Annie Lowrey, for New York Magazine, sees some positive elements in Paul Ryan's latest anti-poverty proposal, but expresses some concerns about the details; she argues that it "threatens to punish the poorest and most unstable families for their poverty and instability." Reihan Salam, for Slate, sees the potential upside of Ryan's proposal to combine federal grants into a single pot of flexible money: "People with low or no earnings, in contrast, face diverse obstacles...Sure, you could give both kinds of people food stamps and call it a day.
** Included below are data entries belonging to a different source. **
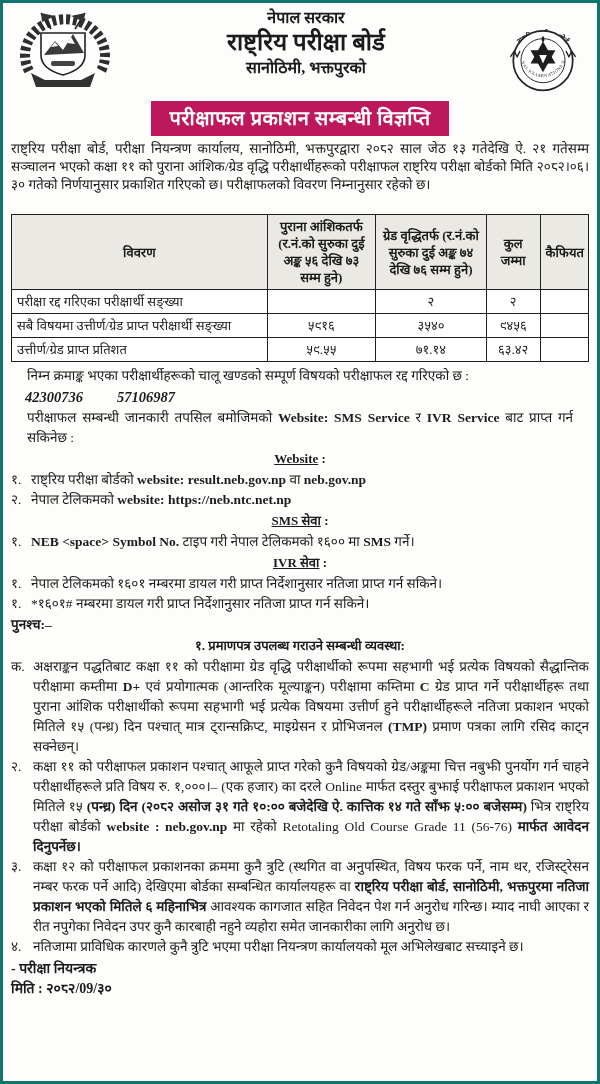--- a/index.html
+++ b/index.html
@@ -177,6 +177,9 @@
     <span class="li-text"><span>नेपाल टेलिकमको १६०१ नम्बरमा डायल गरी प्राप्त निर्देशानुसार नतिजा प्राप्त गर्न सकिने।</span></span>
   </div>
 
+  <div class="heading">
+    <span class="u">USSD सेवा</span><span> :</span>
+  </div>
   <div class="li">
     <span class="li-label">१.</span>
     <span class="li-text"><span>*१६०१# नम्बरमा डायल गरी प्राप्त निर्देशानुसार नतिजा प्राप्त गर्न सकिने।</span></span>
Or you could recognize that one-size-fits-all programs don't do justice to the ways in which individual circumstances vary."

Kyla Calvert for PBS looks at new data from the Annie E. Casey Foundation showing that more U.S. families with children are struggling with poverty and high levels of job insecurity.

Meanwhile, an analysis of compensation data at Bloomberg Businessweek"shows little correlation between CEO pay and company performance." The data of 200 highly paid CEOs lined up against metrics like company revenue and stock returns show an apparently random pattern.

Quick Hits

New research from Cornell looks at the likelihood of black and white homeowners returning to renter status and finds that: "African-American homeowners who purchased their homes in the late 1960s or 1970s were no more or less likely to become renters than were white owners. However, emerging racial disparities over the next three decades resulted in black owners who bought their homes in the 2000s being 50 percent more likely to lose their homeowner status than similar white owners."

The Asset Funders Network is hosting a webinar on Thursday, July 31 at 1pm Eastern to learn about key findings from "The Web of Wealth: Resiliency and Opportunity or Driver of Inequality?" a new brief in the Institute on Asset and Social Policy's Leveraging Mobility Series. The webinar is designed to give participants an understanding of the role of extended family wealth networks in providing resiliency and opportunity, as well as how wealth networks drive inequality. Register herefor the webinar and check out the full report here.

Jimmie Gates for the Clarion-Ledger reports that a group of privacy advocates, Democratic lawmakers, and low-income individuals are raising concerns about the design of a new Mississippi law that would implement a drug testing and screening program for applicants to the state's TANF (cash welfare) program.

Gene Sperling outlines the inequities baked into the U.S. tax code in an op-ed for the New York Times. After detailing examples of the imbalance, he asks: "If the main justification for savings incentives is to help workers overcome shortsightedness about the benefits of long-term accumulated savings, how is it defensible to focus so many of our resources on those best poised to save anyway?"

Last Friday, our Aleta Sprague had an op-ed run in The Hill describing the ins and outs of the REDEEM Act which would help address a few of the ways in which poverty and disparities in incarceration are a self-perpetuating cycle.